Be patient with me...I'm still trying to understand your problem. I thought the problem was your html was empty for IFRAME URLS when using a proxy because curl or snoopy wasn't following the links, but it sounds like that isn't the case because you're actually having your browser follow the links, not your script. Is that right?

If you redisplaying the fetched HTML to a browser and then clicking on the link, then I think this is how it is supposed to work because the links are shown to the browser as they are written on the page. If your browser isn't routed through the proxy, it is going to just go directly to whatever link you tell it.
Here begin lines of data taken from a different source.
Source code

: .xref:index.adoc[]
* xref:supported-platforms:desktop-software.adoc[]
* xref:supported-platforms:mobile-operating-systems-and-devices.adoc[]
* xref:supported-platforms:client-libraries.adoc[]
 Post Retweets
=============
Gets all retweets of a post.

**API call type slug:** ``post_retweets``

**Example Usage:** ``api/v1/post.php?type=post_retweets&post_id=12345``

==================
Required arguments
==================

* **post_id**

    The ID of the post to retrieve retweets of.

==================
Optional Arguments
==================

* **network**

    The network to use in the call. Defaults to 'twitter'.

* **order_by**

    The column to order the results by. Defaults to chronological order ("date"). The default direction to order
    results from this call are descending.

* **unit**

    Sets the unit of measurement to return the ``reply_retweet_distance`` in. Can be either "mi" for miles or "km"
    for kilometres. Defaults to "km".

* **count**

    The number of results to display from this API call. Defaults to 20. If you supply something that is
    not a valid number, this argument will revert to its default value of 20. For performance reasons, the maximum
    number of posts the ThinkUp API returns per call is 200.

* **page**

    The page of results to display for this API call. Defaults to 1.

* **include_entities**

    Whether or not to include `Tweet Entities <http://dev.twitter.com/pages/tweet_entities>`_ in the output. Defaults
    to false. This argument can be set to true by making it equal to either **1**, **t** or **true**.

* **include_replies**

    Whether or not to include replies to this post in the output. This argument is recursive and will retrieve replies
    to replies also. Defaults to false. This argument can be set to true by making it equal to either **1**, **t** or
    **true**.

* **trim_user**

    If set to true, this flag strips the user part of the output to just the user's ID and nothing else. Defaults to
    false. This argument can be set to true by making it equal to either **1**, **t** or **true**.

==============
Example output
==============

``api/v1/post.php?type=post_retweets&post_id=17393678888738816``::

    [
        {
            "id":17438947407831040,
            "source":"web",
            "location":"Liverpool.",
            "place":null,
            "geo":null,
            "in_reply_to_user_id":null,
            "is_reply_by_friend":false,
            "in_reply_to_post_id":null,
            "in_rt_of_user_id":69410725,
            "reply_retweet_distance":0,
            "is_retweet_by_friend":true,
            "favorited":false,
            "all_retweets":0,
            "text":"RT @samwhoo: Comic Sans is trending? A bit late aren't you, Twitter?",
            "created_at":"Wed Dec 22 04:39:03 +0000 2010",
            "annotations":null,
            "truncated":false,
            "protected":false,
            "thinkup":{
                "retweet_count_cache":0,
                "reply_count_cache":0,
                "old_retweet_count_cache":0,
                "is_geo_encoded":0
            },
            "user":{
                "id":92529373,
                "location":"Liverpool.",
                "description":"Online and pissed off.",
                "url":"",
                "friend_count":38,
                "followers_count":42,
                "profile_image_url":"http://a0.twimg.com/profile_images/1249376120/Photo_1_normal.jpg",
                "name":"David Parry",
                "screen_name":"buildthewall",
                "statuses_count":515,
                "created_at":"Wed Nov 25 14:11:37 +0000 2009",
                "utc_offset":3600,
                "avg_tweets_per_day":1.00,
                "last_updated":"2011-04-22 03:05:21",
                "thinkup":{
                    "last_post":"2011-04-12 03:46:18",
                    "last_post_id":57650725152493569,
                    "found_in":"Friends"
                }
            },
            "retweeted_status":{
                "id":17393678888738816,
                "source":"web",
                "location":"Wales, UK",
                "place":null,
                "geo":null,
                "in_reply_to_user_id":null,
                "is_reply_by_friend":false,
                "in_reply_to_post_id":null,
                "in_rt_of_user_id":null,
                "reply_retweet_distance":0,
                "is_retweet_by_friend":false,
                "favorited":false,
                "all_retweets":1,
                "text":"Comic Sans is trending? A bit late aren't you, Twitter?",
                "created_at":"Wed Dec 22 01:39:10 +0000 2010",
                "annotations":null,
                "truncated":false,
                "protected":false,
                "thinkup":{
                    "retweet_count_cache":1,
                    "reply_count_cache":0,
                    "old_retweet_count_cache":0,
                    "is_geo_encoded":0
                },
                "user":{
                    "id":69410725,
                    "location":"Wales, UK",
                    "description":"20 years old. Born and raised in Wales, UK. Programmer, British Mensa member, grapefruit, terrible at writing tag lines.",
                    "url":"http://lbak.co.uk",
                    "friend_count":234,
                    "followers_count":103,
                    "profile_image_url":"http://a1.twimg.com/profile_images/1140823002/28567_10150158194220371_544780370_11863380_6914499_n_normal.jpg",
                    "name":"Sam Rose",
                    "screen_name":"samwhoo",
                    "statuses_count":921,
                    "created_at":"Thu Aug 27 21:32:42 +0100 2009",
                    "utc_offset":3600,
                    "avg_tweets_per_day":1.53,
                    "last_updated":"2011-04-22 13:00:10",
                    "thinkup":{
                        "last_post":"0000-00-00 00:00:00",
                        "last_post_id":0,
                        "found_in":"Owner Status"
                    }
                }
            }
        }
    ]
Before you display the fetched html data, you have to parse the URLS links and change them so they are passed back to your script rewritten like:

Code: Select all

<a href="http://mydomain.com/myscript.php?target=original.url.on.the.page.com">blah blah blah </a>
This will redirect your browser to your script with the URL you want to fetch then you can fetch the clicked link again through the proxy just like you did the first page.

This might be a crude hack to solve the problem, perhaps there is a cleaner way to do it, but I don't know how. This will only work for a href tags, other link types (redirects, javascripts) might be a bit more complicated to modify and insure that they are routed through the proxy.